*PROBLEM TO WORK ON*
Where does the word "rule" show up in the records? Copy every line that holds it.

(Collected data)
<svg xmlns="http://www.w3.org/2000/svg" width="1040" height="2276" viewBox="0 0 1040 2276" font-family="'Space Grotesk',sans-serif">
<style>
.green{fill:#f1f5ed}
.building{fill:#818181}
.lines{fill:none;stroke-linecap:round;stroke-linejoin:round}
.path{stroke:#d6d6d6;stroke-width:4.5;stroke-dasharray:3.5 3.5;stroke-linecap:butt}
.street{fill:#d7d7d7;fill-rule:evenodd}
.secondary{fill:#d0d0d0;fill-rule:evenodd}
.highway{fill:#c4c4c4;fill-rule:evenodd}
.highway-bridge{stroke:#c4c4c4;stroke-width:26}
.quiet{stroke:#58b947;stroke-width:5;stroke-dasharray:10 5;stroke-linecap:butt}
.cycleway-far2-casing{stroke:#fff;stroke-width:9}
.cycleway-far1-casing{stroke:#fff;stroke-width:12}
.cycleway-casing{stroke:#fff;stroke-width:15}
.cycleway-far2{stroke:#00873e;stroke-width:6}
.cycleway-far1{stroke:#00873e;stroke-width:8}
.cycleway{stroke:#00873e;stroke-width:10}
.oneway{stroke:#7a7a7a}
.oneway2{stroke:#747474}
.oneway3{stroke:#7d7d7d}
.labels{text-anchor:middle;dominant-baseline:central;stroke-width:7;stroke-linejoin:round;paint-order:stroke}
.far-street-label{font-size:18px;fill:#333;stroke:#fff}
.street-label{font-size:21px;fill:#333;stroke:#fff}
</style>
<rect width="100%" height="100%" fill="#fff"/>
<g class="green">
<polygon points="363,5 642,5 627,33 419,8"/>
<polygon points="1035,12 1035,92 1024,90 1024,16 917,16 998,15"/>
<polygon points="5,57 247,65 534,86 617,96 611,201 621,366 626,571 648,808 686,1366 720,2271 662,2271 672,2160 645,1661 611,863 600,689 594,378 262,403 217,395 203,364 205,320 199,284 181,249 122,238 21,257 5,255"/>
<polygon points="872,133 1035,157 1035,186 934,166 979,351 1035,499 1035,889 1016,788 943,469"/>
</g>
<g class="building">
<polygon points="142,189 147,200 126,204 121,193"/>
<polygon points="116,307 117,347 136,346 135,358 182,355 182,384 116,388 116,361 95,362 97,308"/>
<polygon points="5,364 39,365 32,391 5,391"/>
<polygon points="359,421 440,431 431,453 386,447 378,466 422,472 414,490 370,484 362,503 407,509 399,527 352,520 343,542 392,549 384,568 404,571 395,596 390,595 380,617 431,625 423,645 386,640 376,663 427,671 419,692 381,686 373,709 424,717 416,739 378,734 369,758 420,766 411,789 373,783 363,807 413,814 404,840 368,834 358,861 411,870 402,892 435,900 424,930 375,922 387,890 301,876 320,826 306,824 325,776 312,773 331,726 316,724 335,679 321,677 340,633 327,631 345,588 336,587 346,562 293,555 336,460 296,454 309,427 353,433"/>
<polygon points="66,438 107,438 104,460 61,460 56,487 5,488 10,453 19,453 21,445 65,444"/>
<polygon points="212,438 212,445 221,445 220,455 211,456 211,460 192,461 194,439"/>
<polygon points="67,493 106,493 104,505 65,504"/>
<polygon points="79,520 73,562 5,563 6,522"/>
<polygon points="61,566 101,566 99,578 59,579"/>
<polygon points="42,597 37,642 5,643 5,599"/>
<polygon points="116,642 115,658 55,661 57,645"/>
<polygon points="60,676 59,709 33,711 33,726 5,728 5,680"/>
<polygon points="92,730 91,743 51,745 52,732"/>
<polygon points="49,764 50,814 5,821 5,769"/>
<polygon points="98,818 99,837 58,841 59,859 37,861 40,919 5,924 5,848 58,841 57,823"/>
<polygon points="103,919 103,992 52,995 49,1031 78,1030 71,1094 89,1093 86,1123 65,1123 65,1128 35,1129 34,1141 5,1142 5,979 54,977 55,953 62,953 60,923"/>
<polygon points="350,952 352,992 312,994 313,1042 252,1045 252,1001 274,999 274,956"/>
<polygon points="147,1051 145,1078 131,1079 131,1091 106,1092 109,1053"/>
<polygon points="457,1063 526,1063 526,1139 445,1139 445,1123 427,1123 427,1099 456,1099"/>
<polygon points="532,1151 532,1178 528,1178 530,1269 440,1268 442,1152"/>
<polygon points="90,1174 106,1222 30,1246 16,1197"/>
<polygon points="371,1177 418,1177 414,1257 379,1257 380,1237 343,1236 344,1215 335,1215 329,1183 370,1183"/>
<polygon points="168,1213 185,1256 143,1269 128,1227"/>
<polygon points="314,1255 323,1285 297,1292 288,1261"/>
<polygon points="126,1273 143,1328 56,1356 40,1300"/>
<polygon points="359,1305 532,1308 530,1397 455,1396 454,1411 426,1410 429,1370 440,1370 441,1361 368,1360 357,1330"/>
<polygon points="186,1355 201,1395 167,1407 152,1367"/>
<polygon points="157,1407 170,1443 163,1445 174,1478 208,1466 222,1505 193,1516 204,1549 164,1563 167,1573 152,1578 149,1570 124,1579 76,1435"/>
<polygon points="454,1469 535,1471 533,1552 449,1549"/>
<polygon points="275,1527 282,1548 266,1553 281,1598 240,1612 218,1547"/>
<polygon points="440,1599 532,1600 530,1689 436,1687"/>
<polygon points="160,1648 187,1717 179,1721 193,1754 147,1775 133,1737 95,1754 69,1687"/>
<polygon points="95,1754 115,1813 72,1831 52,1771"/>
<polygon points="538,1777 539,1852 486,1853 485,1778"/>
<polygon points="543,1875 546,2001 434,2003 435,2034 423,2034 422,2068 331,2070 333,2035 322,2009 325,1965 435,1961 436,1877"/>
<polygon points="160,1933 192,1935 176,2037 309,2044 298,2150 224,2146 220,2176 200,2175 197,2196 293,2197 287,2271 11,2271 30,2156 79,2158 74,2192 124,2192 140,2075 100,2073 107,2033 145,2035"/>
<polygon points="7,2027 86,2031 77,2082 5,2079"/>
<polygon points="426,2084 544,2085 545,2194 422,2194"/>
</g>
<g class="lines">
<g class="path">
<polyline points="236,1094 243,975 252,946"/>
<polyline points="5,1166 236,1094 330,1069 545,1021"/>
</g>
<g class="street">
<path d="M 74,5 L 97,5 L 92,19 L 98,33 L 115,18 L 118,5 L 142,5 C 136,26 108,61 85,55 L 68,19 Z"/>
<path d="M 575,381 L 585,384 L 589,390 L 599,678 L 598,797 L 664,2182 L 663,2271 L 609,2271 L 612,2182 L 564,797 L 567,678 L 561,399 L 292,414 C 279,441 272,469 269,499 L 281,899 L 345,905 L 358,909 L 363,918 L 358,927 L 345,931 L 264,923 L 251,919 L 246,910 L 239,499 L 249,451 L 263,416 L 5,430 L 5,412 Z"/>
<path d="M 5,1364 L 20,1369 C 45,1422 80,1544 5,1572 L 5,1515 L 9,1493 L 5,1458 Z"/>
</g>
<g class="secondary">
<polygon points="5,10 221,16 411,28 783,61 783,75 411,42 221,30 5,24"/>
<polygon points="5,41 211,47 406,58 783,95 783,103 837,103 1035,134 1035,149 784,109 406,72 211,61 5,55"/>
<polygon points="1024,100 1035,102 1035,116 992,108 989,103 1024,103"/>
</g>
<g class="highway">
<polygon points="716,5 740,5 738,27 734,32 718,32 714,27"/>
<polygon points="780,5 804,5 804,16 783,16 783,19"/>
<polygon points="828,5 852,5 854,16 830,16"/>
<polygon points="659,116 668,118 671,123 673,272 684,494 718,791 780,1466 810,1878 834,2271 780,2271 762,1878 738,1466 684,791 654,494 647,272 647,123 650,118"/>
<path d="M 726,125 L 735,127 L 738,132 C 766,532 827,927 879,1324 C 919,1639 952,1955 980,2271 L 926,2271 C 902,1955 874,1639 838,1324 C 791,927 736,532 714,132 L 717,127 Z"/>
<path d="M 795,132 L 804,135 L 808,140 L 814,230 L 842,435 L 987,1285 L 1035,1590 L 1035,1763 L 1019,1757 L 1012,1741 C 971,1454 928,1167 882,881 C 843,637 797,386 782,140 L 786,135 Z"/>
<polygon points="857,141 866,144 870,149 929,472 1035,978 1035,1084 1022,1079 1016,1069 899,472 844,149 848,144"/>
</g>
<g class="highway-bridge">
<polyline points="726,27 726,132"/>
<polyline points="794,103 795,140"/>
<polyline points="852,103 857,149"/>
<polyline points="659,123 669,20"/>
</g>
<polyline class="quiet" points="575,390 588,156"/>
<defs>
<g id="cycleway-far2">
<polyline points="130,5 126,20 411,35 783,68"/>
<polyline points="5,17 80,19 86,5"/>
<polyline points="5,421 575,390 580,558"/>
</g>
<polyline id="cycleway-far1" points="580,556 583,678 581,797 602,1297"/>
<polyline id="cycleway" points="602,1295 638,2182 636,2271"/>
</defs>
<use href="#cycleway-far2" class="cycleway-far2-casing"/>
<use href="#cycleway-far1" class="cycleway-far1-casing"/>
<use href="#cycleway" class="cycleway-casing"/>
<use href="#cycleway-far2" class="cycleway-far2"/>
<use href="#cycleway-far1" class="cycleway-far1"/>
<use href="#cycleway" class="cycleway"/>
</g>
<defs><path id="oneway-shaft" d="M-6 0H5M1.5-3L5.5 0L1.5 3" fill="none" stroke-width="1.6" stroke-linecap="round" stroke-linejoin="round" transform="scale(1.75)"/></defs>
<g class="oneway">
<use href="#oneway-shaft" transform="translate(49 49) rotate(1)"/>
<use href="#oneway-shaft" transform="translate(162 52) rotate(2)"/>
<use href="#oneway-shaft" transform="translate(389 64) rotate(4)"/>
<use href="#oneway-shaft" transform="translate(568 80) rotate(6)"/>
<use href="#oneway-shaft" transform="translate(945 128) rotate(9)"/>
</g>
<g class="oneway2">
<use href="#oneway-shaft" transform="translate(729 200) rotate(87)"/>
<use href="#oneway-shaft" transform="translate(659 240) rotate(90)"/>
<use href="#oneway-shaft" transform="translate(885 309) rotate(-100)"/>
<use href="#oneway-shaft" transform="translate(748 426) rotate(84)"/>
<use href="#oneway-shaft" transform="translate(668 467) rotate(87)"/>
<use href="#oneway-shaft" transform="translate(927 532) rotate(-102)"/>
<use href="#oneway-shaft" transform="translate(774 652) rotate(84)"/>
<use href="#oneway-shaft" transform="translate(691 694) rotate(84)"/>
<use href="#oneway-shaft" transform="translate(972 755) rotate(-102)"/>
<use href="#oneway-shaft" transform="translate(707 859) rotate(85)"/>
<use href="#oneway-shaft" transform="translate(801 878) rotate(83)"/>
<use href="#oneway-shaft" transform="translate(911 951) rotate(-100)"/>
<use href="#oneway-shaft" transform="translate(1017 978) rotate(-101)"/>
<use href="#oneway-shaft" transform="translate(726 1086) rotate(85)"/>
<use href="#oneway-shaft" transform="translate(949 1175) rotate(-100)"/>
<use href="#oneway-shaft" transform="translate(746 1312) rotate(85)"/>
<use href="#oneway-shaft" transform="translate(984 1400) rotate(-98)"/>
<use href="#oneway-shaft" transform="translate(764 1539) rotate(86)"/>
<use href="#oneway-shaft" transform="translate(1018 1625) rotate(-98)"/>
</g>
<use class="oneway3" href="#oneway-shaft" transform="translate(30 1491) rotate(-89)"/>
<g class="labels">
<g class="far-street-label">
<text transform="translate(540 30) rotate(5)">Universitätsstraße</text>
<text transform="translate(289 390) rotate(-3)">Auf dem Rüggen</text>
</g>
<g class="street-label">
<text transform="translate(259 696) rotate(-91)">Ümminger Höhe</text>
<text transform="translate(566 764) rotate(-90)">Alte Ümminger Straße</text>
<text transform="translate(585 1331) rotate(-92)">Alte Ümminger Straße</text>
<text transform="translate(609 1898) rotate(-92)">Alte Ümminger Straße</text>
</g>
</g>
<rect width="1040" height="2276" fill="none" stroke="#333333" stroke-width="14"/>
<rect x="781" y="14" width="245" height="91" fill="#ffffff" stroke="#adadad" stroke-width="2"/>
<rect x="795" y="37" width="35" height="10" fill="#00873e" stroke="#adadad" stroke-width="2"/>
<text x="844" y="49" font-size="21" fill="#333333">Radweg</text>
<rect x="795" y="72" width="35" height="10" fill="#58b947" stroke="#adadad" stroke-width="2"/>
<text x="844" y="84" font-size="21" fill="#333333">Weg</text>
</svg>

*TASK SOLUTION*
.street{fill:#d7d7d7;fill-rule:evenodd}
.secondary{fill:#d0d0d0;fill-rule:evenodd}
.highway{fill:#c4c4c4;fill-rule:evenodd}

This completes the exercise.